Sayfa alıntısı:
---
6 Nisan 2025 Pazar
Moesta Et Errabunda / Hüzün ve Serseri
5 Haziran 2023 Pazartesi
Serenat
30 Ocak 2023 Pazartesi
Şairinden meşhur şiirler!
Dünyanın
neresine giderseniz gidin, kime sorarsanız sorun herkes “Don Kişot”u bilir, ama dünyanın
neresine giderseniz gidin bütün zamanların bu en meşhur kitabının yazarını
sorun, “Cervantes” diyecek
kaç kişi çıkar bilemem.
Bazı romanlar yazarlarıyla değil isimleriyle bilinir
çünkü.
Bazı şiirler de öyle… Daha
meşhurdur o şiirler şairlerinden. O kadar meşhurdur ki, o şiiri yazmış olan
şairin adını pek az kişi merak eder.
---
Mevcut veriler:
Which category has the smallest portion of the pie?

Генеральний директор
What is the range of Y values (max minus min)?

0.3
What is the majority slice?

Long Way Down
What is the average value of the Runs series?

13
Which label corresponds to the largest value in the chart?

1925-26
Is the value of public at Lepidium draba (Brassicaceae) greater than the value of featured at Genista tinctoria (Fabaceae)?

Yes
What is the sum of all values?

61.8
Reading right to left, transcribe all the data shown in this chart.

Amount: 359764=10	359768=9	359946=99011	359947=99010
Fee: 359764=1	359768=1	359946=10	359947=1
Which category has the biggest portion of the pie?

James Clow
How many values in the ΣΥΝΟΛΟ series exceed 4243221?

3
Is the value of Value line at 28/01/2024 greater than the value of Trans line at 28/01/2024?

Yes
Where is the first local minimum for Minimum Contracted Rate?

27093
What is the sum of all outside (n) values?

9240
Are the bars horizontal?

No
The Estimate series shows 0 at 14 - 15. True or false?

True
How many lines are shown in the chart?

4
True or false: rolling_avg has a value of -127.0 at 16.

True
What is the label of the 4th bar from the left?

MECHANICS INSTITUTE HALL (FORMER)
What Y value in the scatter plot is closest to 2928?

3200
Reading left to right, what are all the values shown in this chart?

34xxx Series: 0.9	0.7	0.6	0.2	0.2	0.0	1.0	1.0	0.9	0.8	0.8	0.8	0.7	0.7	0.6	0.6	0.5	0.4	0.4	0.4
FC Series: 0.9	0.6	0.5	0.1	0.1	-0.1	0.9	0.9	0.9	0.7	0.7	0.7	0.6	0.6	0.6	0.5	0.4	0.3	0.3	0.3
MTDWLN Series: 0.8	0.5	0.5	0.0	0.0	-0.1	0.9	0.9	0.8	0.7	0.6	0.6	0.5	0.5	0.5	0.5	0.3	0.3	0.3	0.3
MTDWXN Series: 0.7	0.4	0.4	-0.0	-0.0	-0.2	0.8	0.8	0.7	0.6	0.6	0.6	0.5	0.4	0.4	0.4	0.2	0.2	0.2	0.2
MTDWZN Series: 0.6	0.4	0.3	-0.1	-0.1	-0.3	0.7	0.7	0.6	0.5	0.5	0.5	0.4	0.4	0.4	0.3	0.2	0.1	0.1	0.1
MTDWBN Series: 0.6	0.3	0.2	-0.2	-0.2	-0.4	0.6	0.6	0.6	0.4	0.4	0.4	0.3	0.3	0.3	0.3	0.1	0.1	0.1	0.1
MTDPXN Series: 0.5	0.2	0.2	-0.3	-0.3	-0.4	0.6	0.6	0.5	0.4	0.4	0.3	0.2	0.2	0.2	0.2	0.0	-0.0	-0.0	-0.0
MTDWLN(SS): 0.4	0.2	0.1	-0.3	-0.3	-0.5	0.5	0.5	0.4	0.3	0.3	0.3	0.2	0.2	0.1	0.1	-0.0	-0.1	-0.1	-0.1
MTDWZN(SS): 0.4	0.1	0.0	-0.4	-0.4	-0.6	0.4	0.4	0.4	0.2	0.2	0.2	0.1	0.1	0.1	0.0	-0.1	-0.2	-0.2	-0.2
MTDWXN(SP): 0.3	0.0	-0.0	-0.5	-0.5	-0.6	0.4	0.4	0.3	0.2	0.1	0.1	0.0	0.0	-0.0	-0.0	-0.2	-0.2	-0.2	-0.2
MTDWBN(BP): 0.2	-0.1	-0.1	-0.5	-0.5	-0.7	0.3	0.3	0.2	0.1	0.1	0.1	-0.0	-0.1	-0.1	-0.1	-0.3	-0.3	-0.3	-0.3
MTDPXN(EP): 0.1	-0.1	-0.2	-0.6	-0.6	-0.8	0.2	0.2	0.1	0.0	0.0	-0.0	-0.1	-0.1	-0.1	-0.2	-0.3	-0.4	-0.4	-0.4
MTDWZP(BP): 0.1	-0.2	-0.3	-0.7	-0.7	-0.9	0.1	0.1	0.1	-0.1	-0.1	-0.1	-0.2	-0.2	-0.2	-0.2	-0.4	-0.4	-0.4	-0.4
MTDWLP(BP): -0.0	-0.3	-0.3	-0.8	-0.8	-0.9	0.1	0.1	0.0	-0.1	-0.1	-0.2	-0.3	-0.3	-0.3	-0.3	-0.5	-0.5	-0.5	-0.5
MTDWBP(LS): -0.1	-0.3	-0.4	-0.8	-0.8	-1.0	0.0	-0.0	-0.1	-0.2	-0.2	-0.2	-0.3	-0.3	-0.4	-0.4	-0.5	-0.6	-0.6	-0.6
---
Çözülecek problem: Yukarıdaki sayfa alıntısında "6 Nisan 2025" ifadesinden başlayıp "kişi çıkar bilemem." ifadesine kadar uzanan bölümün tamamını, tek karakter değiştirmeden yeniden yazın.

Tamamlanan görev:
6 Nisan 2025 Pazar
Moesta Et Errabunda / Hüzün ve Serseri
5 Haziran 2023 Pazartesi
Serenat
30 Ocak 2023 Pazartesi
Şairinden meşhur şiirler!
Dünyanın
neresine giderseniz gidin, kime sorarsanız sorun herkes “Don Kişot”u bilir, ama dünyanın
neresine giderseniz gidin bütün zamanların bu en meşhur kitabının yazarını
sorun, “Cervantes” diyecek
kaç kişi çıkar bilemem.